*Work to complete:* Only the lines below starting at the one that contains "621 94 38656" and ending at the one that contains "225 325 6273" are to be reproduced, exactly and with both ends kept.

────────────────

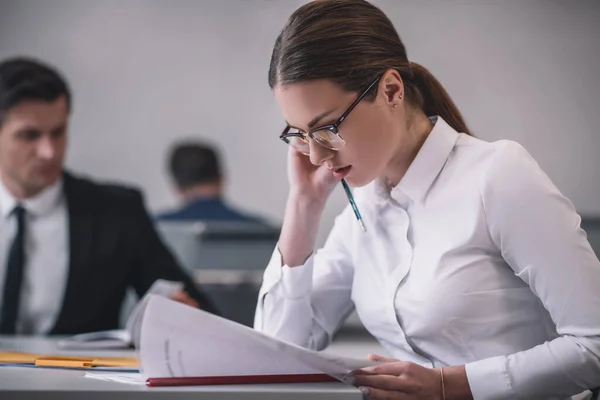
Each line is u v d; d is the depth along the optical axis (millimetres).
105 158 5543
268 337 1072
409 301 1326
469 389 1174
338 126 1227
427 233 1338
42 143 2652
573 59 5465
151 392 1004
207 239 3076
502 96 5500
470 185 1298
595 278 1173
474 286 1276
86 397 1005
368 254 1434
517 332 1279
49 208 2758
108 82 5555
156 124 5570
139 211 2846
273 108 5574
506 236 1234
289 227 1511
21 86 2588
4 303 2650
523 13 5477
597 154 5449
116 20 5555
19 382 1101
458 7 5484
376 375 1136
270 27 5582
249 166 5570
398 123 1292
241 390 1020
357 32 1239
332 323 1566
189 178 4430
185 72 5570
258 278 3051
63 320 2656
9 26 5500
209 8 5578
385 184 1417
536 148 5496
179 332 1103
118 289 2756
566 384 1172
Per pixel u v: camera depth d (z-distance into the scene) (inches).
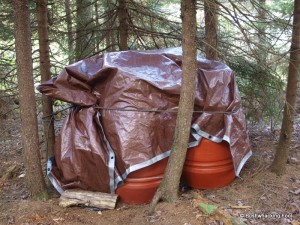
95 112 144.5
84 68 149.9
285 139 164.6
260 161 182.9
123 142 136.3
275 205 141.5
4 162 208.8
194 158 150.5
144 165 135.6
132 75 140.3
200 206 131.4
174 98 144.0
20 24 141.3
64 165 144.4
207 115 146.6
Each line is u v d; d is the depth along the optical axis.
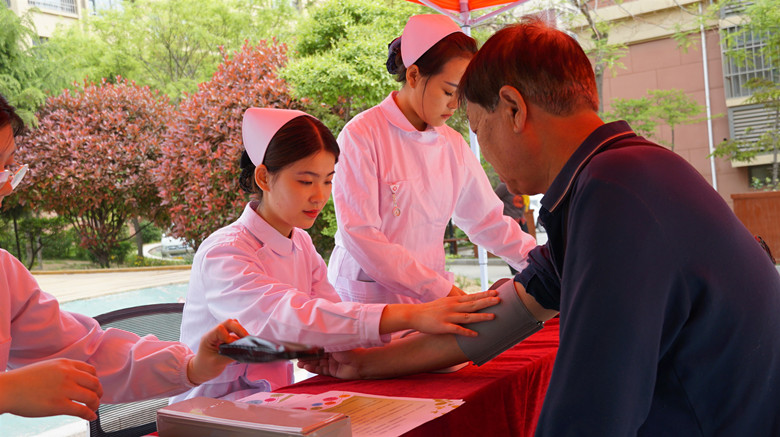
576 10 8.43
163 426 0.99
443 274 2.10
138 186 10.00
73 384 0.94
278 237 1.58
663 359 0.82
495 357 1.38
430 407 1.06
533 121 0.92
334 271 2.05
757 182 8.92
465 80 0.99
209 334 1.21
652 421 0.83
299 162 1.46
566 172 0.88
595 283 0.77
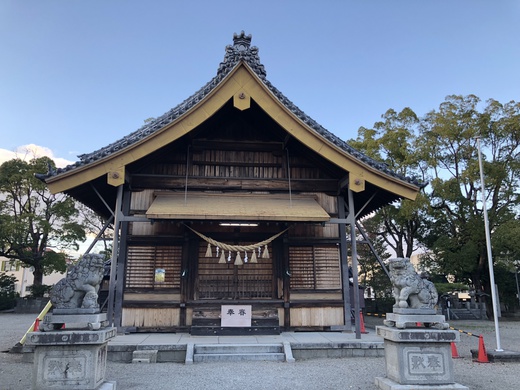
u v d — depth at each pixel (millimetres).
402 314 6660
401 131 26781
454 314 27141
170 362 9352
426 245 30953
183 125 11352
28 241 30641
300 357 9828
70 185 10711
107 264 18109
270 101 11695
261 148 13469
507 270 30203
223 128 13539
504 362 9711
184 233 12289
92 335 5836
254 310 11820
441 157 27766
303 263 12703
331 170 13453
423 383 6383
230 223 12367
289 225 12672
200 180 12867
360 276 35469
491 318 28438
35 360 5844
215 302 11875
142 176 12641
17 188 30469
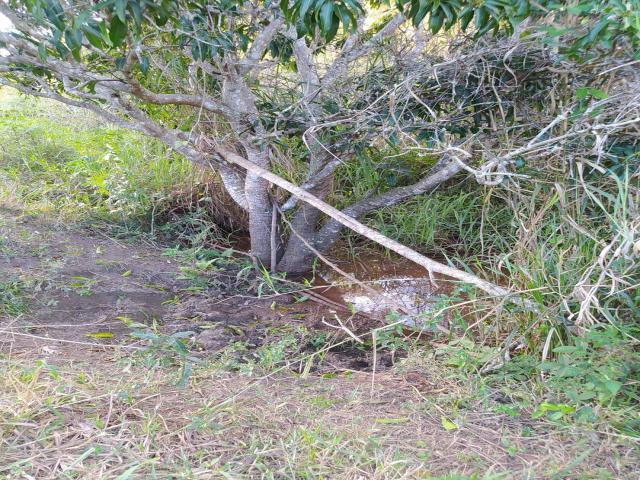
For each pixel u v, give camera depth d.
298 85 4.19
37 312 3.37
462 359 2.83
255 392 2.54
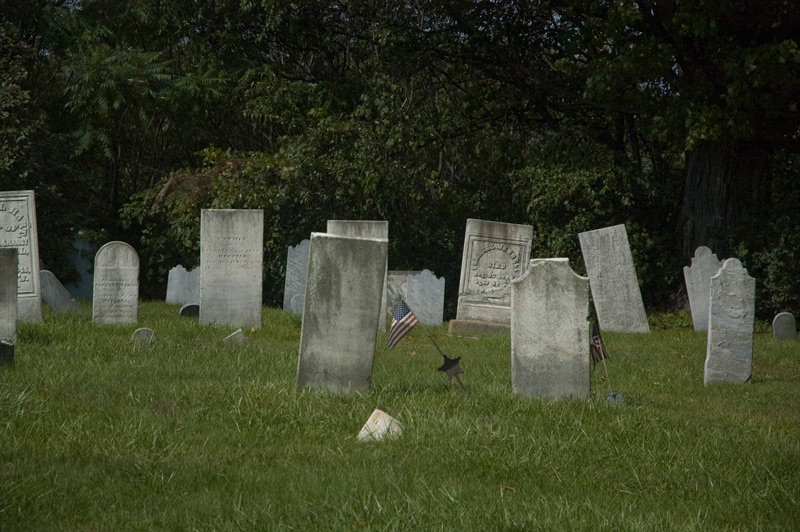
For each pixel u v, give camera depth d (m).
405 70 25.67
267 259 25.95
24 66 27.47
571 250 23.23
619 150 24.41
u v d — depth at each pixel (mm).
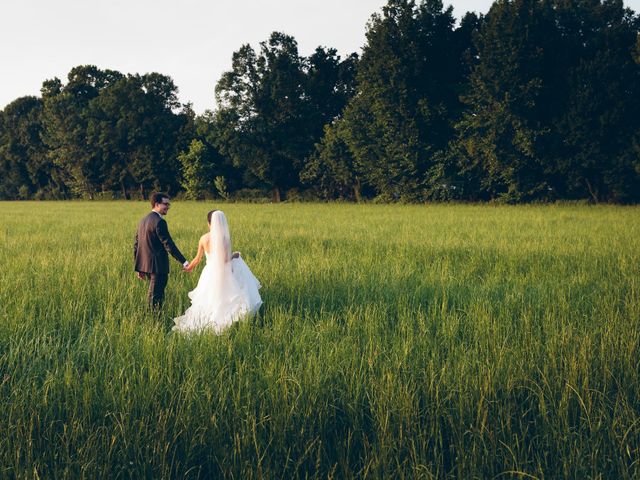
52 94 89625
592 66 39750
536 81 40375
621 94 38656
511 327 5750
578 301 6992
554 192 43344
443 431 3646
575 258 11086
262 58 61750
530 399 3947
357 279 8602
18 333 5543
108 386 4000
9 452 3225
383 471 3135
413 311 6703
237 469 3191
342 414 3822
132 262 10617
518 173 42875
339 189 60031
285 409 3604
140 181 75000
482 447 3352
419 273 9500
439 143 49500
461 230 18406
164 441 3332
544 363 4453
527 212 30328
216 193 67812
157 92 79000
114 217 29688
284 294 7785
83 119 80875
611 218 23578
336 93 65125
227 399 3812
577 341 4941
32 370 4535
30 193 90062
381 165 51062
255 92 61500
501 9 42312
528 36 40938
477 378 4074
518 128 41406
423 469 3141
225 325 6273
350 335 5477
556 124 40594
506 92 40906
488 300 7016
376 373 4273
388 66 47969
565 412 3654
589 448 3332
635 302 6738
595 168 40438
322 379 4070
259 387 3996
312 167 58688
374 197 57125
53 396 3895
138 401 3801
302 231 18109
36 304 6914
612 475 3199
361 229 19453
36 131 88750
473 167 45000
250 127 61406
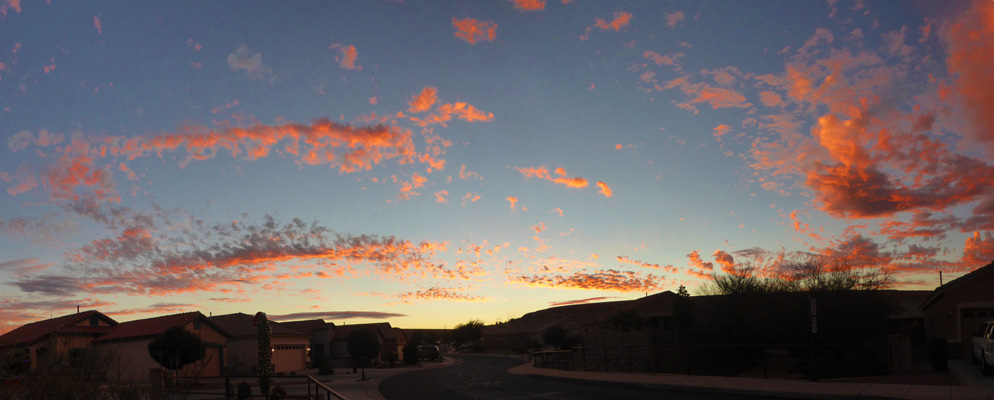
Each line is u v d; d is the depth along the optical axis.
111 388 12.30
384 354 71.62
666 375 26.14
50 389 11.20
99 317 45.16
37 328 42.25
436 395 24.12
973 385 18.23
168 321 42.88
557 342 81.56
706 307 39.28
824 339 25.91
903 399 15.05
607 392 21.61
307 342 53.75
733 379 22.25
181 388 15.08
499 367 49.91
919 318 45.66
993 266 27.81
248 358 47.59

────────────────

*Task result:*
621 94 38656
511 327 5750
578 301 6992
554 192 43344
443 431 3646
575 258 11086
262 58 61750
530 399 3947
357 279 8602
18 333 5543
108 386 4000
9 452 3225
383 471 3135
413 311 6703
237 469 3191
342 414 3822
132 262 10617
518 173 42875
339 189 60031
285 409 3604
140 181 75000
482 447 3352
419 273 9500
439 143 49500
461 230 18406
164 441 3332
544 363 4453
527 212 30328
216 193 67812
157 92 79000
114 217 29688
284 294 7785
83 119 80875
611 218 23578
336 93 65125
227 399 3812
577 341 4941
32 370 4535
30 193 90062
381 165 51062
255 92 61500
501 9 42312
528 36 40938
477 378 4074
518 128 41406
423 469 3141
225 325 6273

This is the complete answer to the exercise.